“A Steinway grand piano takes nearly a year to create. Nothing is hurried. Even the carefully selected woods that make up the rims, top, soundboards, and actions cure for months in our yard, kilns, and conditioning rooms before they stabilize at a rigidly specified moisture content. The rim of the instruments consists of layers of hard rock maple and with our bell-quality, full cast-iron plate, withstands the enormous amount of tension exerted by the strings.”– Steinway & Sons *
The following YouTube video was made in 1929 by the Steinway Company to display how they manufacture their Style B Grand Piano, which was the style of piano that was installed in Titanic‘s First Class Reception Room on D Deck.
The process would have been the same in 1912 for Titanic’s pianos, and according to Steinway, “Most of the techniques have stayed the same in the 80 year interim [since the video was made].” Titanic‘s Steinway pianos would have followed these preliminary processes until the cabinets were finished with their one-of-a-kind “art cases”, designs made for and seen only on Titanic.

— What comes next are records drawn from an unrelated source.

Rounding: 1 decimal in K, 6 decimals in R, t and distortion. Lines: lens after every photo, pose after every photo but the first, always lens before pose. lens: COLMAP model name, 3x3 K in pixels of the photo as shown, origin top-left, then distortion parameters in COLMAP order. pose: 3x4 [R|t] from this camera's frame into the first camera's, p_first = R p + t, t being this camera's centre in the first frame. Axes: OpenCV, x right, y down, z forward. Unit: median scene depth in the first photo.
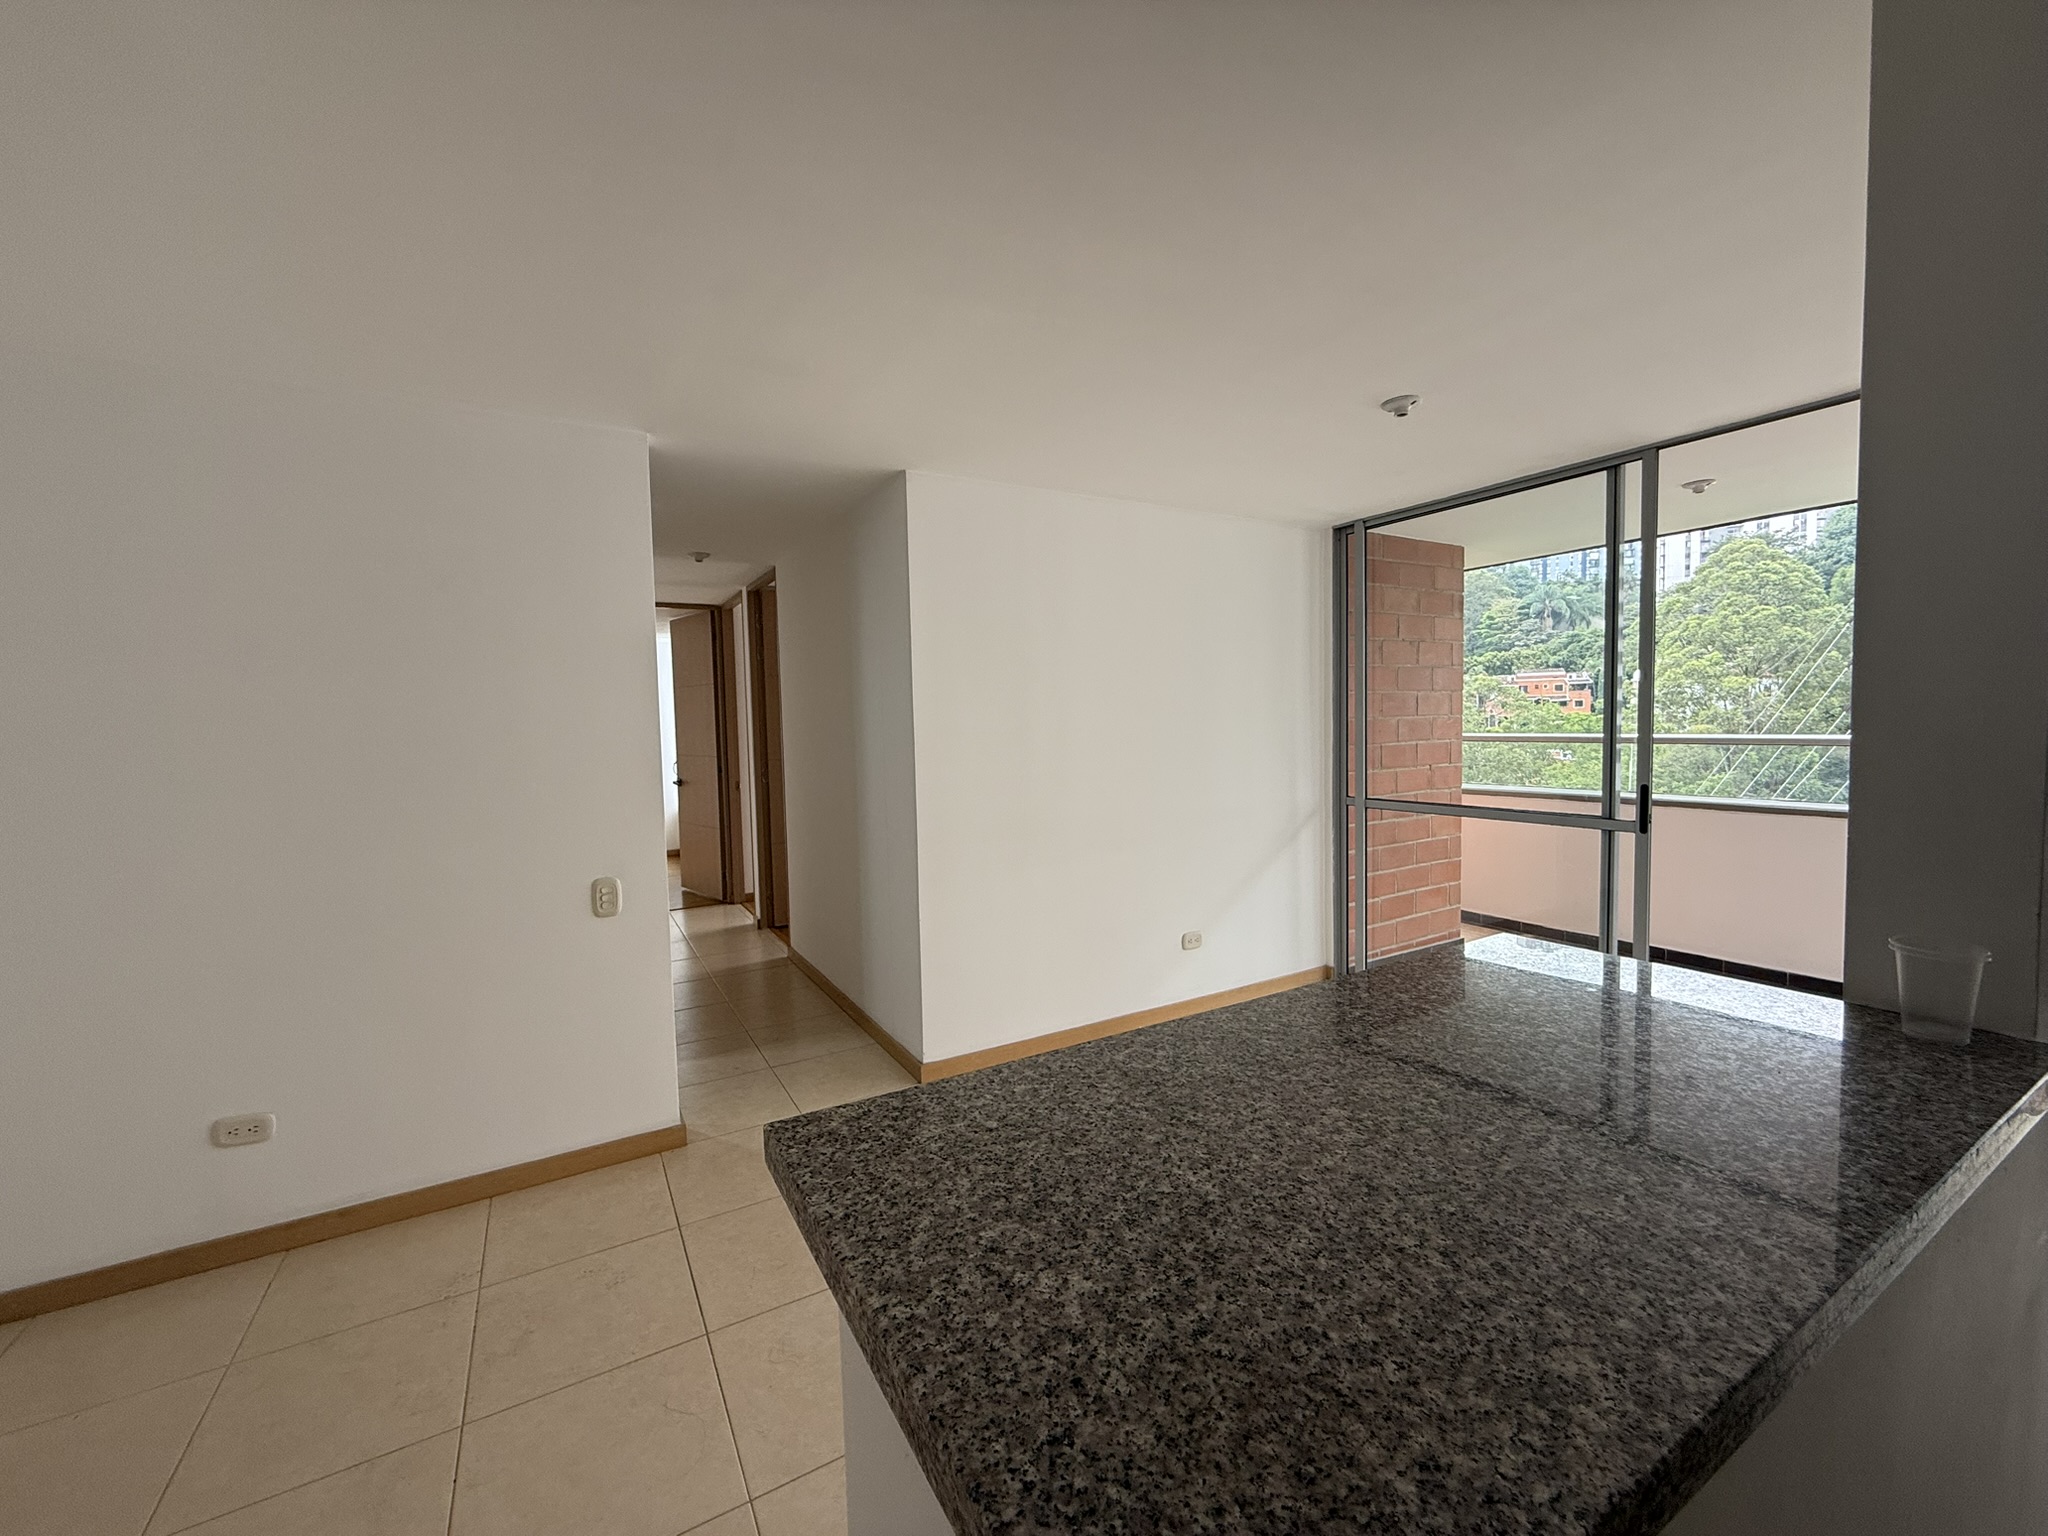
lens RADIAL K [[814.0, 0, 1015.1], [0, 814.0, 764.2], [0, 0, 1]] dist [-0.001284, -0.000479]
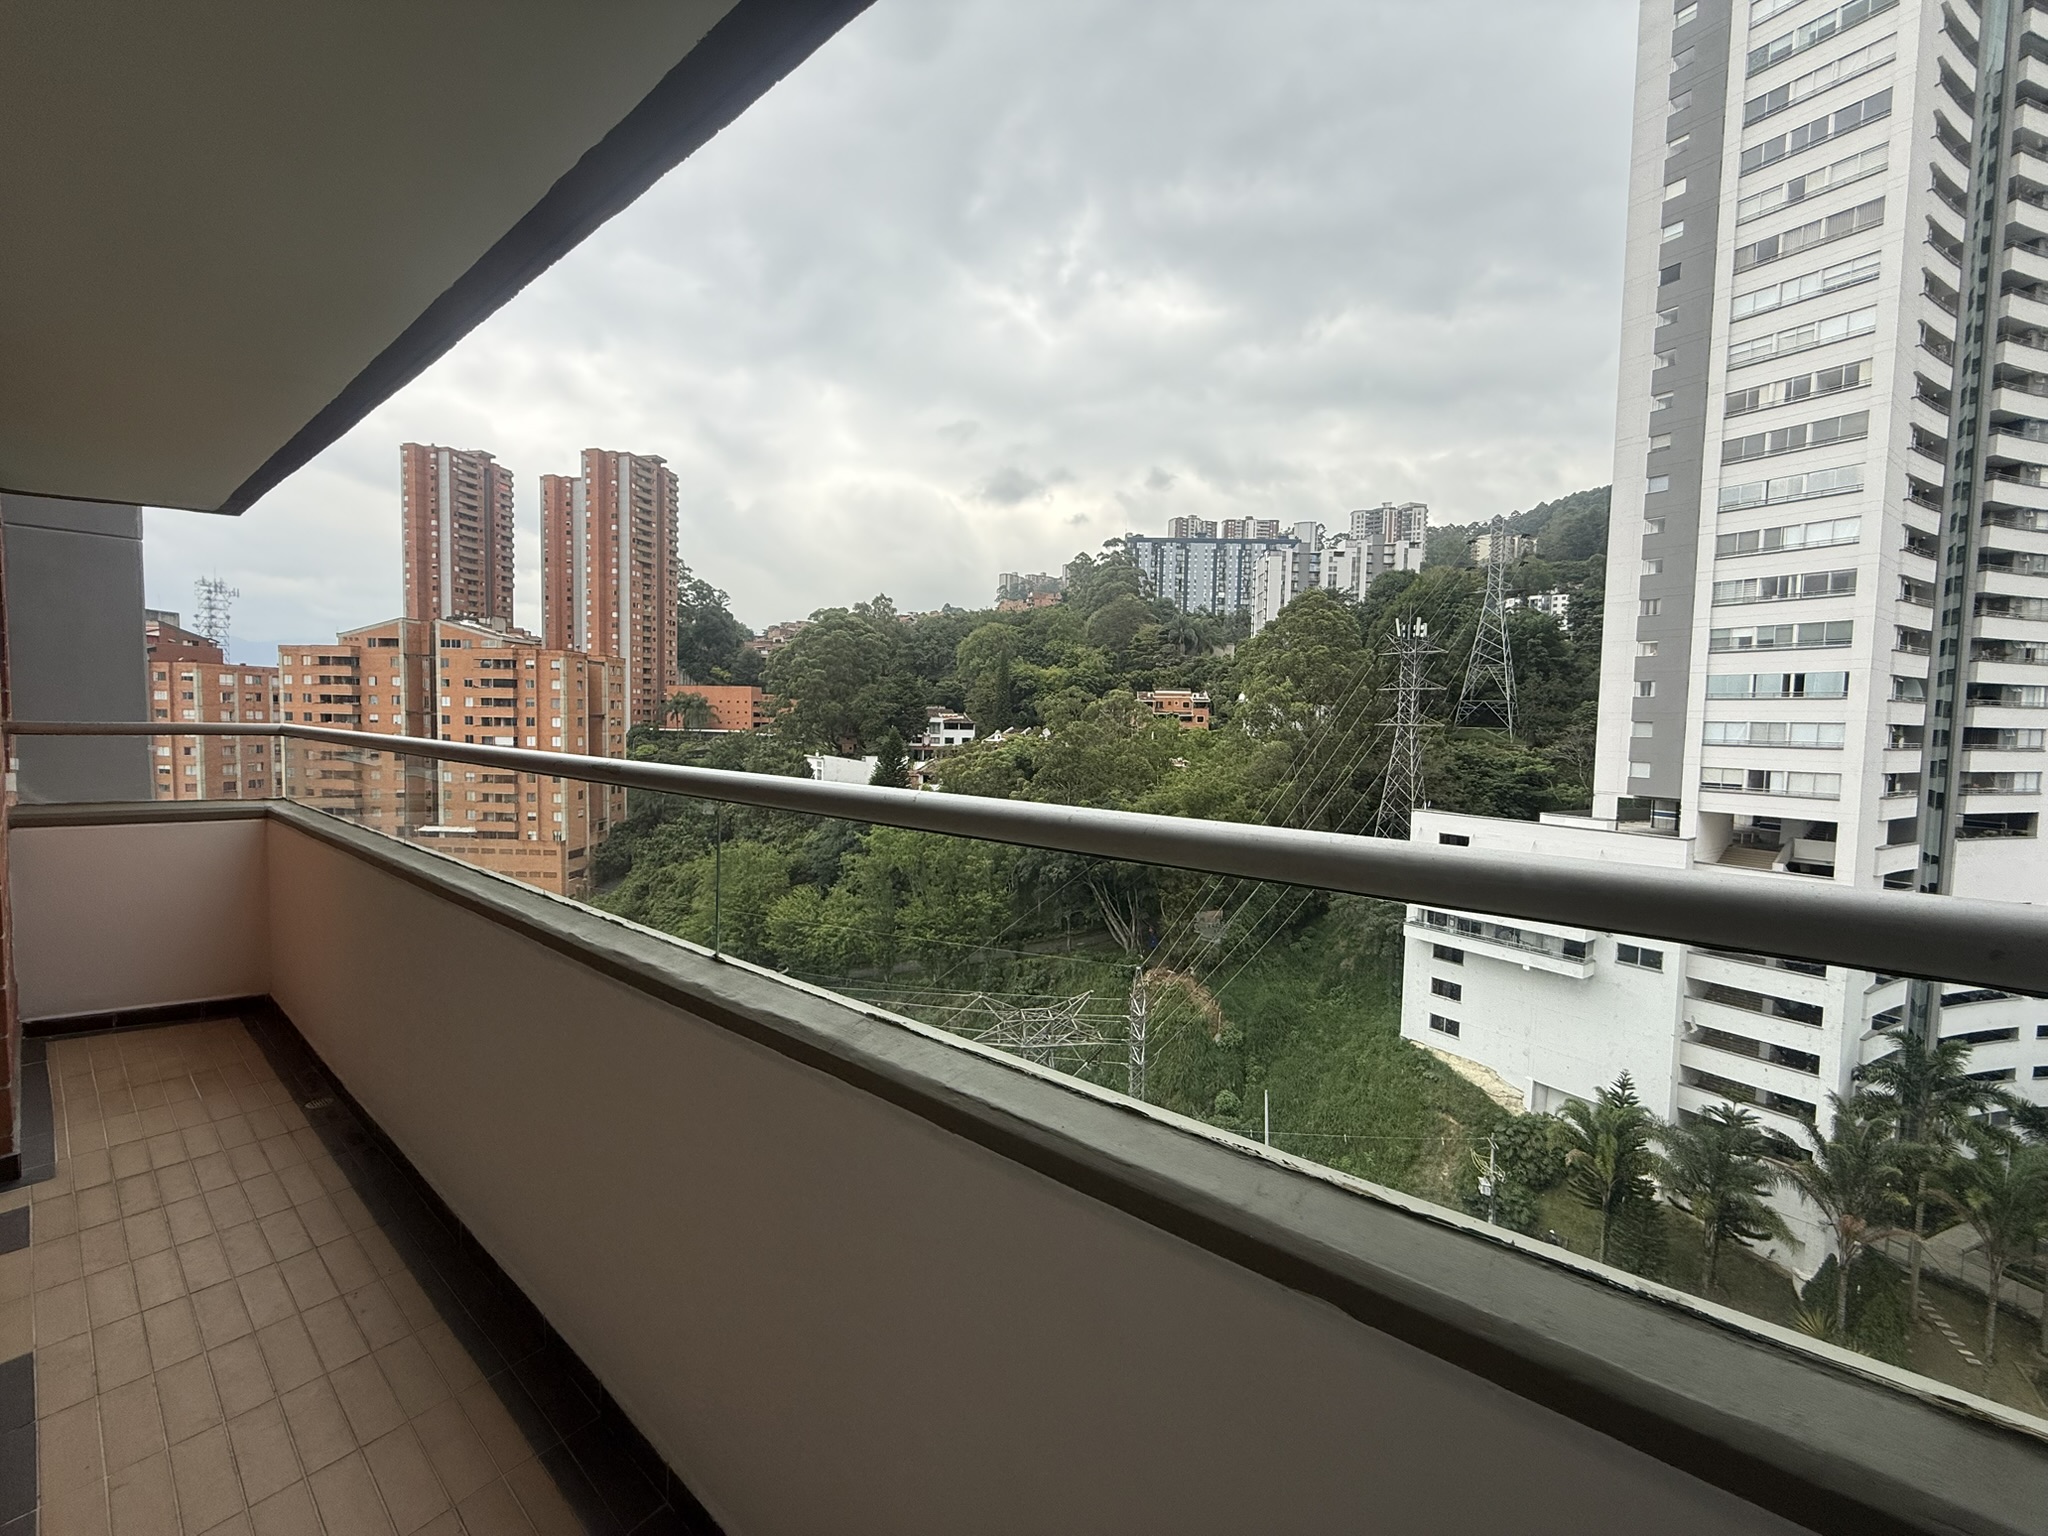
lens RADIAL K [[814.0, 0, 1012.7], [0, 814.0, 764.7], [0, 0, 1]] dist [-0.001284, -0.000479]
pose [[0.933579, 0.023197, 0.357619, 0.945156], [-0.023886, 0.999712, -0.002491, -0.018693], [-0.357574, -0.006217, 0.933864, 0.345489]]
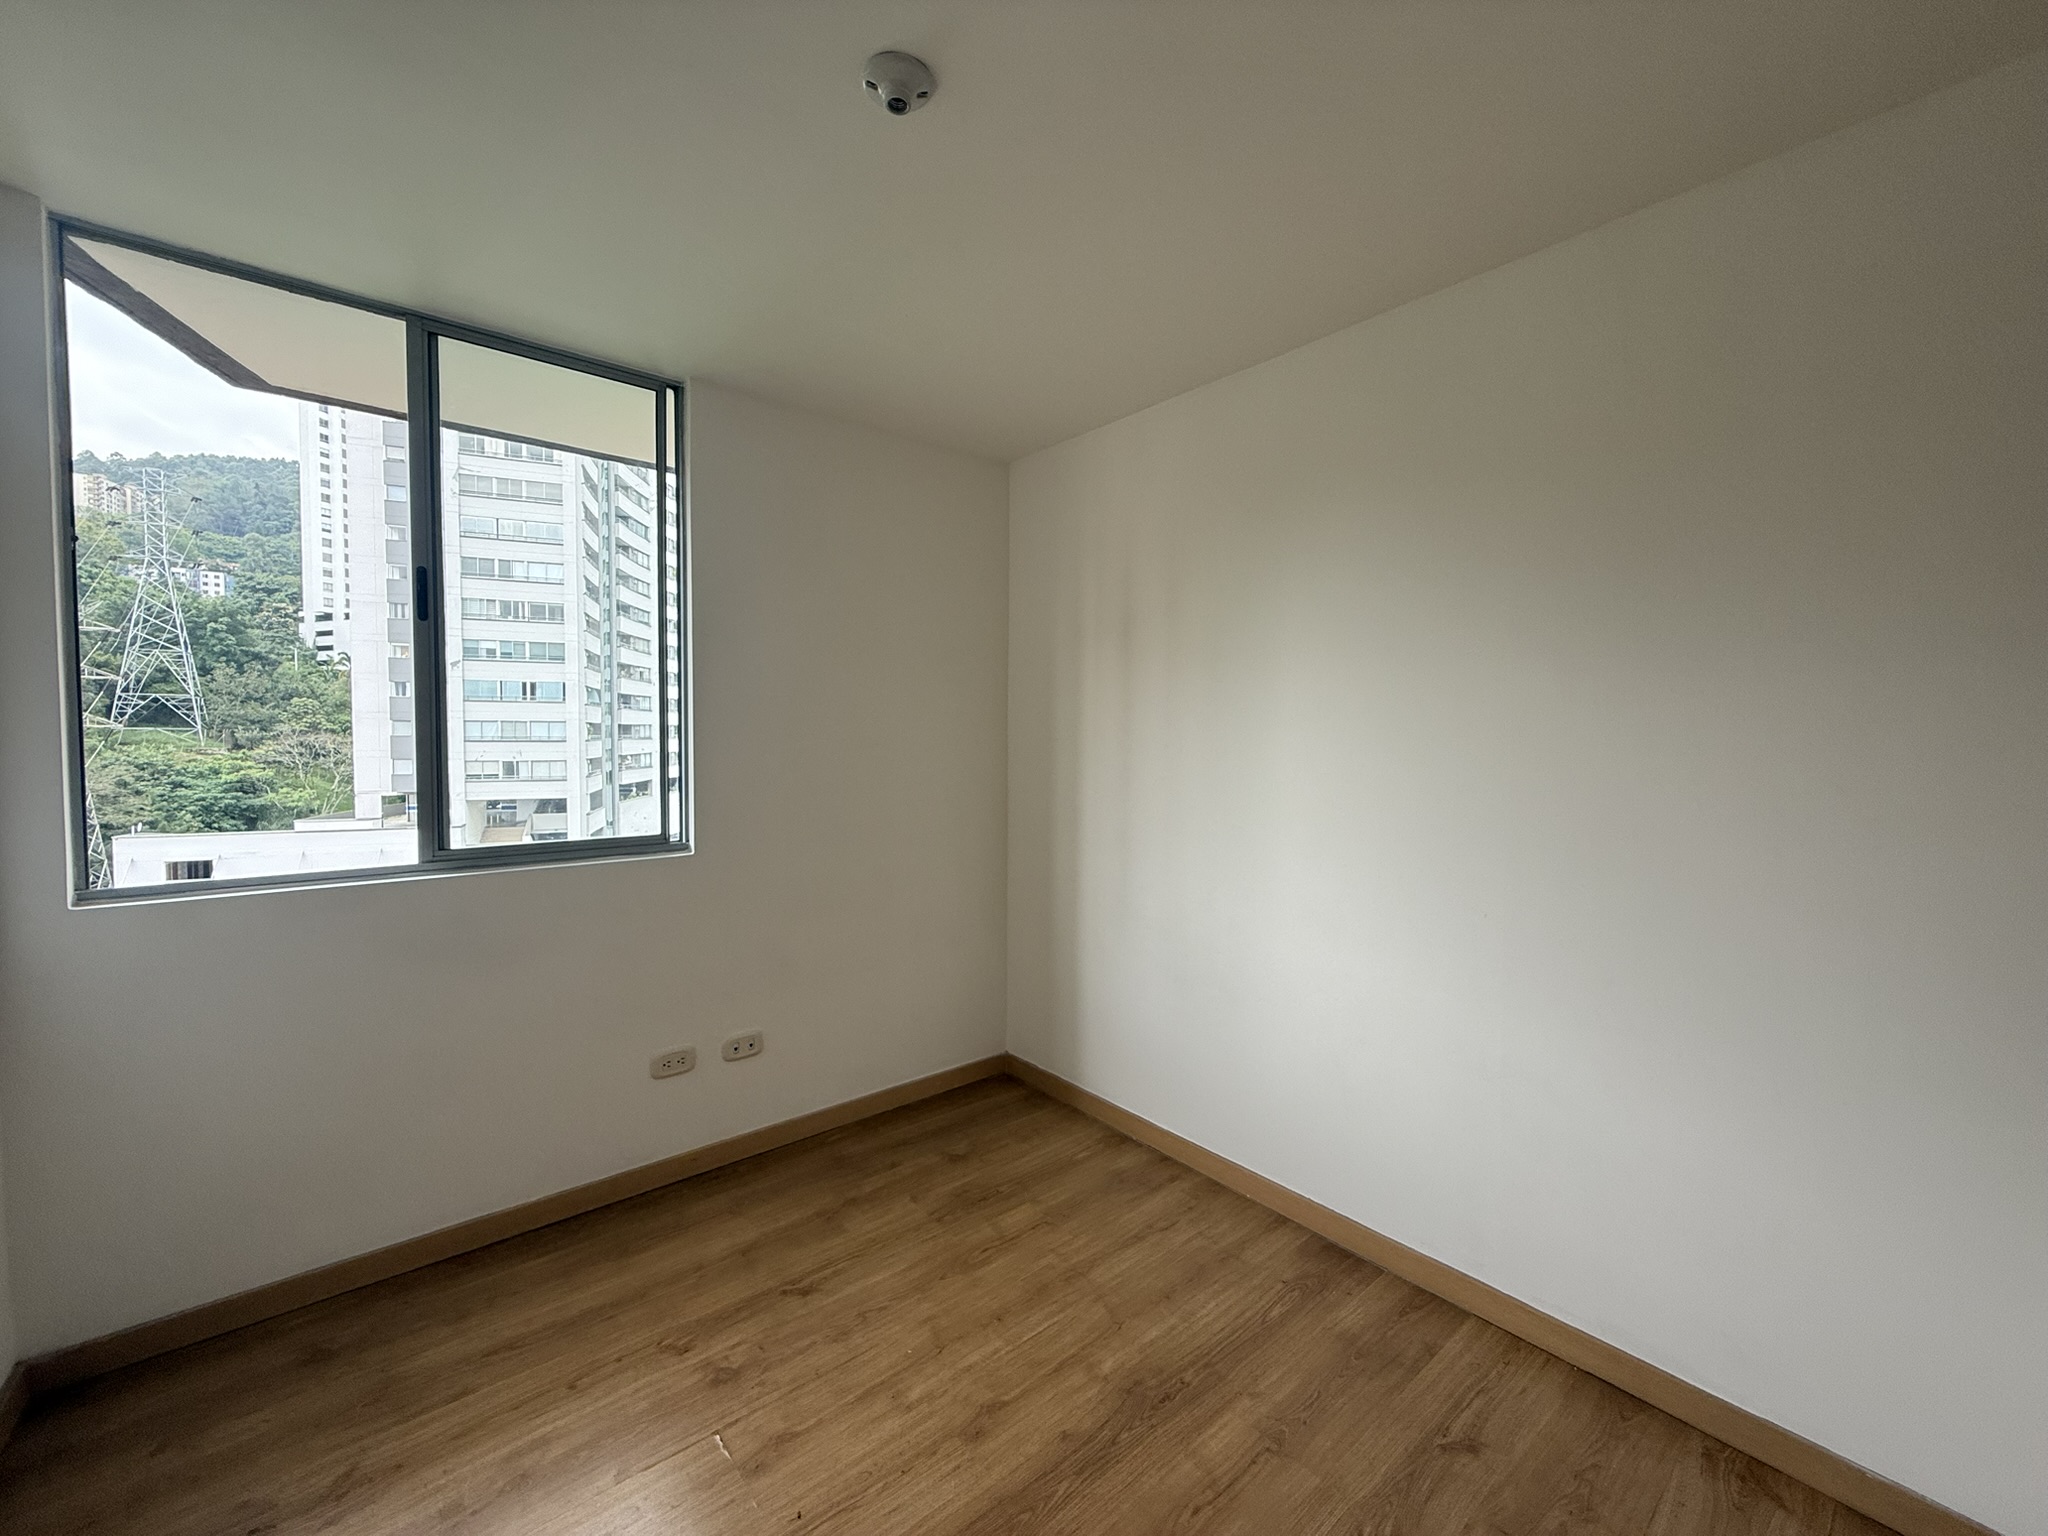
lens RADIAL K [[814.0, 0, 1017.9], [0, 814.0, 765.7], [0, 0, 1]] dist [-0.001284, -0.000479]
pose [[-0.174930, -0.016236, 0.984447, -0.174829], [0.051422, 0.998349, 0.025603, -0.049063], [-0.983237, 0.055101, -0.173806, 1.239595]]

For more on Steinway, visit the La Guardia and Wagner Archives’ website
In March 2012, 100 years after Titanic‘s pianos were anchored into place, I traveled to New York for the Music Teachers’ National Association (MTNA) conference at the New York Hilton. One of the highlights of my trip was meeting several Steinway employees, both at the conference trade show and on a visit to Steinway Hall.
During the trade show Sante Auriti, an artisan at the Steinway booth, plied his trade before our eyes. He chiseled and sanded a grand piano cabinet which lay upside-down on a sawhorse workbench. Wood chips littered the red carpeted floor.
The craftsman explained that the cabinet of the piano is made up of many thin layers of maple that have been plied together, for ease of shaping the curves. The carved wooden appliqués and sculpted legs are individually machine carved then hand detailed to make a perfect fit. This takes hours of hands-on crafting, the musical counterpart of the “slow food” movement – this is real take-time-to-do-it-right craftsmanship.
His shirt says, “I Build the World’s Best Piano.”
You can see the pedal lyre, here upside-down, with the three notches where the brass pedals will be fitted (top side).
Here is a look at the finished piano, Steinway & Sons Louis XV, at 5’7″. While this style was not seen on Titanic, these photos give an idea as to the slow, hands-on process that pianos of this quality go through prior to the finishing touches that make a Steinway & Sons piano a superb musical instrument.
Titanic had five Steinway pianos on board, four of which were “art case.” One appreciates the time and care that went into Titanic‘s pianos from just one meeting with a Steinway artisan.